Task statement
Copy the data below exactly, omitting any picture it contains.

Dataset excerpts
-=-=-=-=-
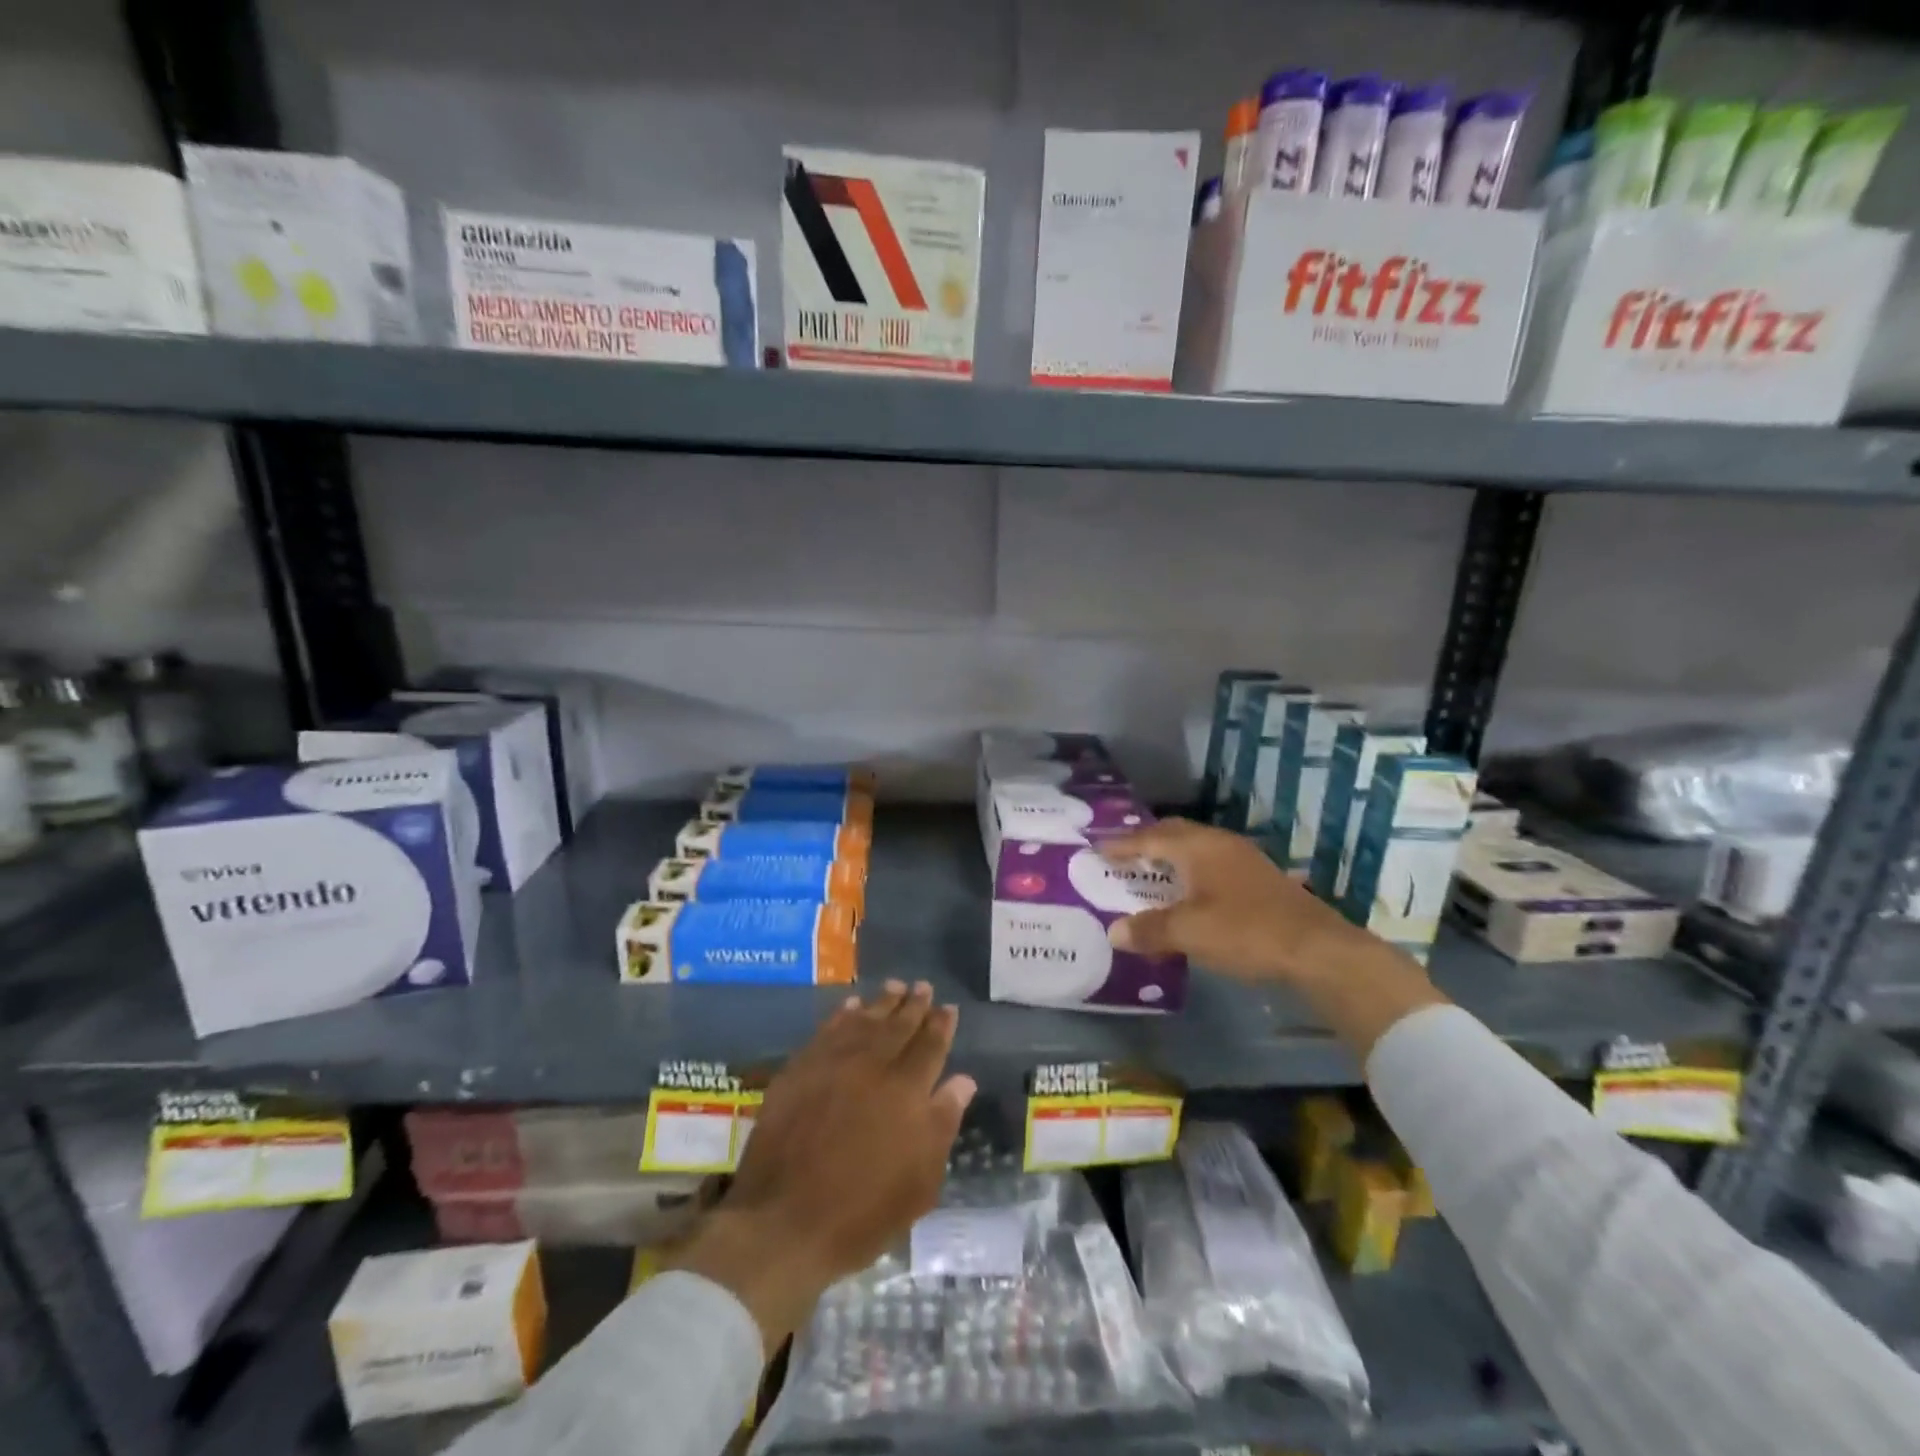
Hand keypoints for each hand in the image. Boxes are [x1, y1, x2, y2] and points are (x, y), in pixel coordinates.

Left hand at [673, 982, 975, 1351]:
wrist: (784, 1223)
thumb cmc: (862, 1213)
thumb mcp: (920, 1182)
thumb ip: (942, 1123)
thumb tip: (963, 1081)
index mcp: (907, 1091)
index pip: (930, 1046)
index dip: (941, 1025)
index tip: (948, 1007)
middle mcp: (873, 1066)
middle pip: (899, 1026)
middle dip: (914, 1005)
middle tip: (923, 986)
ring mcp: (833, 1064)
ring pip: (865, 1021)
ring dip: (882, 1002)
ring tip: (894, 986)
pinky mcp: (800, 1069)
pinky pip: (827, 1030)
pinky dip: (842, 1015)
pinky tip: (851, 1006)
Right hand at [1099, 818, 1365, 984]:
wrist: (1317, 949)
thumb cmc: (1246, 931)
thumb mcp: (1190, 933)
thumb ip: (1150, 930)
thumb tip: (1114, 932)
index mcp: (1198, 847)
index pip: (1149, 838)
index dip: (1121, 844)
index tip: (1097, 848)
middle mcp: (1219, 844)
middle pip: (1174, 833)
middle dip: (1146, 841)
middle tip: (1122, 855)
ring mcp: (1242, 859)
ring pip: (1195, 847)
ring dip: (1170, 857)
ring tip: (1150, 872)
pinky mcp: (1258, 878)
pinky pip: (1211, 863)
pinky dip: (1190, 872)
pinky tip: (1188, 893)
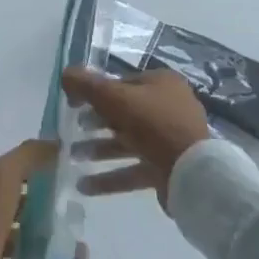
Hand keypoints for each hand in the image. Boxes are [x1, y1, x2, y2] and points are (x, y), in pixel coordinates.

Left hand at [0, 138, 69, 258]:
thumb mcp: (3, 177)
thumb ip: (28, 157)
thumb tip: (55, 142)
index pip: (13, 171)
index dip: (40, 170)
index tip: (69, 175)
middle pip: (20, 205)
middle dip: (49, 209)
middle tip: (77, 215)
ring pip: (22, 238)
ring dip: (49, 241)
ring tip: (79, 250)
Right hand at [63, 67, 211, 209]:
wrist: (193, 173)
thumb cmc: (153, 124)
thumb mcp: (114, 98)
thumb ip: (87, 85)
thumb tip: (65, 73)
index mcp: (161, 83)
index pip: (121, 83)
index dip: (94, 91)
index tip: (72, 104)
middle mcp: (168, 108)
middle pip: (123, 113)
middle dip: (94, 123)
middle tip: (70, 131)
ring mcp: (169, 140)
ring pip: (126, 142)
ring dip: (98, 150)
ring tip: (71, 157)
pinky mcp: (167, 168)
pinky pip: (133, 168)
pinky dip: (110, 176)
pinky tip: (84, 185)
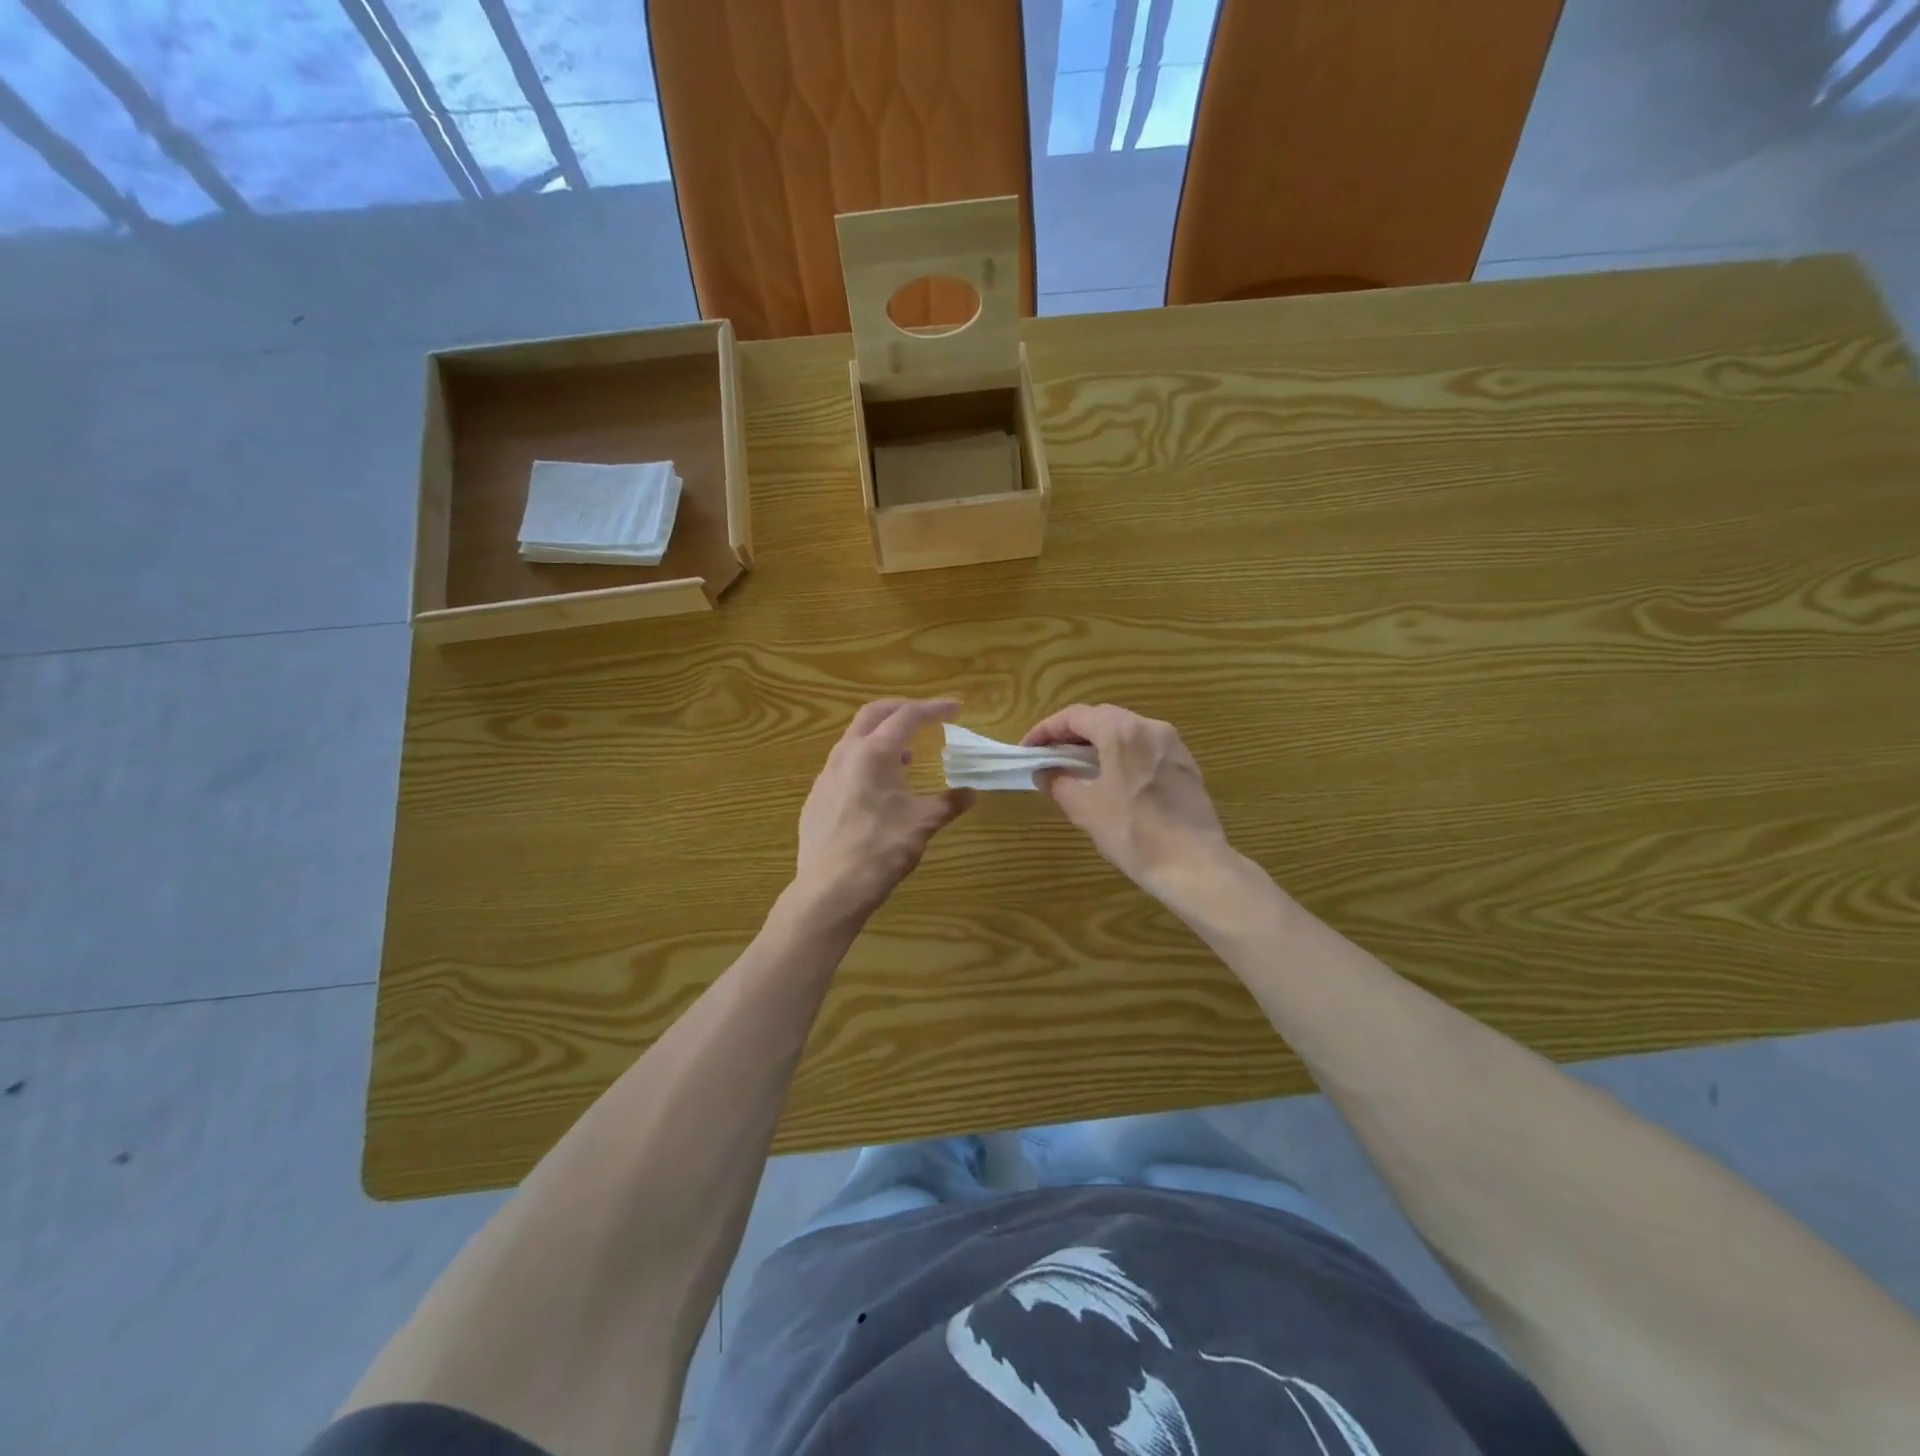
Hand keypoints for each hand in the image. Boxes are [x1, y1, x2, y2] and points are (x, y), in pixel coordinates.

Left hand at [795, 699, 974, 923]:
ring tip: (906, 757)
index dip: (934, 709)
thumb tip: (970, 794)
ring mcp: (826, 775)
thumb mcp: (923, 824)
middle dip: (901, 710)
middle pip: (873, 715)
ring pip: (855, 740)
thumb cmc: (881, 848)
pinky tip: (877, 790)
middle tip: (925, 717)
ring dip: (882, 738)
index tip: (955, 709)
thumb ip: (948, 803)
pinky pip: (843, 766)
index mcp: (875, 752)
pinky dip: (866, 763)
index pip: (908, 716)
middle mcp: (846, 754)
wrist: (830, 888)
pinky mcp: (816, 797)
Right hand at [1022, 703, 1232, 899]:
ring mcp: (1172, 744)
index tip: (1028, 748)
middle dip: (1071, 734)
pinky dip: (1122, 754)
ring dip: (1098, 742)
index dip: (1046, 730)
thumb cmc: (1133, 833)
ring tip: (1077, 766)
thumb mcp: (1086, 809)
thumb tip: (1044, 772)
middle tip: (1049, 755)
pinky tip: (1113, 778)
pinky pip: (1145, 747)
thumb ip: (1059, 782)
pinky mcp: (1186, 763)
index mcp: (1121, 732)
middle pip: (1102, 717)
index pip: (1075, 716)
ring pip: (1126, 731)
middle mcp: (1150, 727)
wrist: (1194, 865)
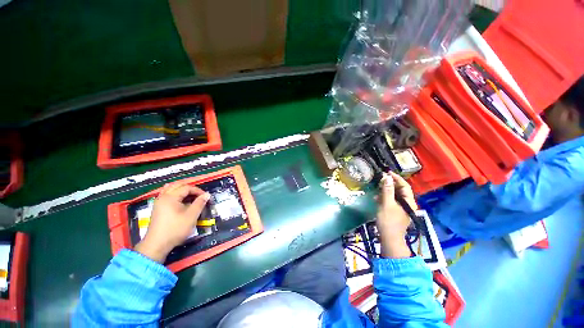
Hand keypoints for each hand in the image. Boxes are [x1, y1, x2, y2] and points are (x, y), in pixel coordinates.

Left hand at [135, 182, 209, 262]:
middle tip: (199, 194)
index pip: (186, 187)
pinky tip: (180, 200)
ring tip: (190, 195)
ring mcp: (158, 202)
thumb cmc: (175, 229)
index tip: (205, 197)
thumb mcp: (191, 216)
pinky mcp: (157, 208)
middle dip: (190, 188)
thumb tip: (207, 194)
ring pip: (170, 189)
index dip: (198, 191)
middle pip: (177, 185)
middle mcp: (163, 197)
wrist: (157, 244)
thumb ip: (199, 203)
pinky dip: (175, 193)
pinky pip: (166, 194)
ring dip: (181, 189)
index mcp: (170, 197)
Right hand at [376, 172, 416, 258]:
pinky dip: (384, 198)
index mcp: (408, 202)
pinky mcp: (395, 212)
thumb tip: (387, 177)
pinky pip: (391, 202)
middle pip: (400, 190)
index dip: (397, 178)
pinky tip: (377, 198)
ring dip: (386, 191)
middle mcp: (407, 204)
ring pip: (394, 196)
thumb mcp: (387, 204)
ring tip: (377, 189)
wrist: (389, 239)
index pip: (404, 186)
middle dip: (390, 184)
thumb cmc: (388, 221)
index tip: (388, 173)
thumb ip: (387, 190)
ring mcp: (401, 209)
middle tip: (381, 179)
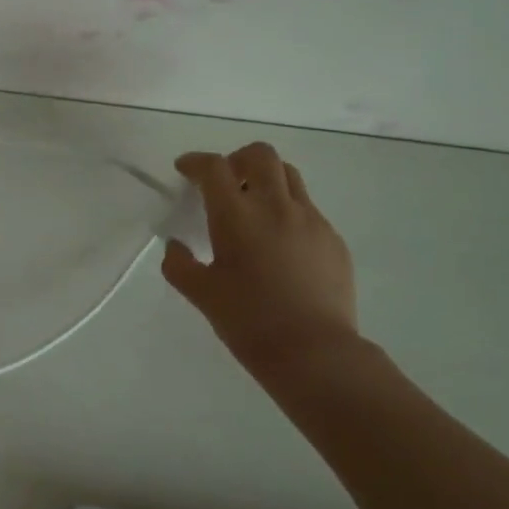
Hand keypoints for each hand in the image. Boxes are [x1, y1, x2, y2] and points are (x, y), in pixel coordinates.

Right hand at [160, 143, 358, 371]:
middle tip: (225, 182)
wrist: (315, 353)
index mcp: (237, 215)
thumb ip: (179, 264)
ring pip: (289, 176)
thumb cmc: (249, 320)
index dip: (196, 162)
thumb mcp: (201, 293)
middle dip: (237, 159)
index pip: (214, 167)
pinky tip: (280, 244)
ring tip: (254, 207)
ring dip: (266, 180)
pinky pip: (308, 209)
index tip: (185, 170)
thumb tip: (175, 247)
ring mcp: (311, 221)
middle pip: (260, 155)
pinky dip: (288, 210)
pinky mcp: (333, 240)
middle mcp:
-=-=-=-=-
Answer for this exercise
Hand keypoints for each hand in the image. Boxes are [x1, y1, x2, y2] and points are (x, y), in pixel coordinates.

Left hand at [673, 982, 975, 1351]:
wrist: (784, 1223)
thumb cmc: (862, 1213)
thumb mcp: (920, 1182)
thumb ip: (942, 1123)
thumb tip: (963, 1081)
index mcp: (907, 1091)
index pip: (930, 1046)
index dip: (941, 1025)
index tip: (948, 1007)
middle mcp: (873, 1066)
middle pip: (899, 1026)
middle dip: (914, 1005)
middle tip: (923, 986)
ring mcp: (833, 1064)
ring pip: (865, 1021)
ring dip: (882, 1002)
ring tip: (894, 986)
pinky mcp: (800, 1069)
pinky pip: (827, 1030)
pinky dip: (842, 1015)
pinky tip: (851, 1006)
Right hand at [1099, 818, 1365, 984]:
wrist: (1317, 949)
thumb cmc: (1246, 931)
thumb mcp: (1190, 933)
thumb ip: (1150, 930)
thumb tip: (1114, 932)
index mcp: (1198, 847)
index pip: (1149, 838)
index dip: (1121, 844)
index tip: (1097, 848)
middle mcp: (1219, 844)
middle pip: (1174, 833)
middle dip: (1146, 841)
middle tip: (1122, 855)
ring mcp: (1242, 859)
ring pip: (1195, 847)
ring dip: (1170, 857)
ring tip: (1150, 872)
pinky mcp: (1258, 878)
pinky pip: (1211, 863)
pinky dip: (1190, 872)
pinky tip: (1188, 893)
Hand keypoints for each hand in the image. Boxes are [x1, y1, x2, y2] and points are (x, y), in pixel coordinates.

Left hand at [0, 138, 69, 258]:
thumb mcp: (3, 177)
thumb ip: (28, 157)
thumb tip: (55, 142)
index pip: (13, 171)
index dip: (40, 170)
index tip: (69, 175)
middle pip: (20, 205)
middle dip: (49, 209)
middle tip: (77, 215)
ring pip: (22, 238)
ring dip: (49, 241)
ring tip: (79, 250)
Right hand at [63, 67, 211, 209]:
wrist: (193, 173)
thumb cmc: (153, 124)
thumb mcp: (114, 98)
thumb ip: (87, 85)
thumb tip: (65, 73)
index mcp: (161, 83)
index pip: (121, 83)
index dip: (94, 91)
index tip: (72, 104)
middle mcp: (168, 108)
middle pip: (123, 113)
middle dip: (94, 123)
middle tip: (70, 131)
ring mcp: (169, 140)
ring pip: (126, 142)
ring dip: (98, 150)
ring tip: (71, 157)
pinky mcp: (167, 168)
pinky pip: (133, 168)
pinky dip: (110, 176)
pinky tip: (84, 185)
Hand keypoints for each hand in the image. Boxes are [x1, y1, x2, y2] and points are (x, y), in pixel coordinates.

Left hand at [795, 699, 974, 923]:
ring tip: (906, 757)
index dip: (934, 709)
thumb tip: (970, 794)
ring mcp: (826, 775)
thumb mcp: (923, 824)
middle dip: (901, 710)
middle pip: (873, 715)
ring pip: (855, 740)
thumb cmc: (881, 848)
pinky tip: (877, 790)
middle tip: (925, 717)
ring dip: (882, 738)
index tip: (955, 709)
thumb ip: (948, 803)
pinky pip: (843, 766)
index mcp: (875, 752)
pinky dip: (866, 763)
index pip: (908, 716)
middle mcp: (846, 754)
wrist: (830, 888)
pinky mcp: (816, 797)
Right hand at [1022, 703, 1232, 899]:
ring mcp: (1172, 744)
index tip: (1028, 748)
middle dip: (1071, 734)
pinky dip: (1122, 754)
ring dip: (1098, 742)
index dip: (1046, 730)
thumb cmc: (1133, 833)
ring tip: (1077, 766)
thumb mcp: (1086, 809)
thumb tip: (1044, 772)
middle tip: (1049, 755)
pinky tip: (1113, 778)
pinky pip: (1145, 747)
thumb ip: (1059, 782)
pinky mcp: (1186, 763)
index mcp: (1121, 732)
middle pip: (1102, 717)
index pip: (1075, 716)
ring pip: (1126, 731)
middle mcp: (1150, 727)
wrist: (1194, 865)
Hand keypoints for each hand in the image. Boxes are [x1, y1, x2, y2] and points are (x, y), in pixel coordinates.

Left hand at [135, 182, 209, 262]:
middle tip: (199, 194)
index pip: (186, 187)
pinky tip: (180, 200)
ring tip: (190, 195)
ring mcp: (158, 202)
thumb cmc: (175, 229)
index tip: (205, 197)
thumb mcp: (191, 216)
pinky mcp: (157, 208)
middle dip: (190, 188)
thumb tip: (207, 194)
ring pip: (170, 189)
index dip: (198, 191)
middle pip: (177, 185)
middle mcp: (163, 197)
wrist: (157, 244)
thumb ip: (199, 203)
pinky dip: (175, 193)
pinky pip: (166, 194)
ring dip: (181, 189)
index mcp: (170, 197)
Right hand at [376, 172, 416, 258]:
pinky dip: (384, 198)
index mcp: (408, 202)
pinky mcp: (395, 212)
thumb tip: (387, 177)
pinky pip: (391, 202)
middle pip: (400, 190)
index dip: (397, 178)
pinky tip: (377, 198)
ring dip: (386, 191)
middle mcp: (407, 204)
ring pip: (394, 196)
thumb mcp: (387, 204)
ring tip: (377, 189)
wrist: (389, 239)
index pip: (404, 186)
middle dip: (390, 184)
thumb cmc: (388, 221)
index tip: (388, 173)
thumb ip: (387, 190)
ring mcp: (401, 209)
middle tip: (381, 179)
Hand keypoints for each hand in the image. Boxes are [x1, y1, x2, y2] and points are (x, y), in pixel coordinates.

Right hand at [160, 143, 358, 371]:
middle tip: (225, 182)
wrist: (315, 353)
index mcp: (237, 215)
thumb ip: (179, 264)
ring pip: (289, 176)
thumb cmc: (249, 320)
index dip: (196, 162)
thumb mcp: (201, 293)
middle dip: (237, 159)
index pip: (214, 167)
pinky tip: (280, 244)
ring tip: (254, 207)
ring dip: (266, 180)
pinky pip: (308, 209)
index tip: (185, 170)
thumb tip: (175, 247)
ring mcp: (311, 221)
middle pip: (260, 155)
pinky dip: (288, 210)
pinky mcp: (333, 240)
middle mcp:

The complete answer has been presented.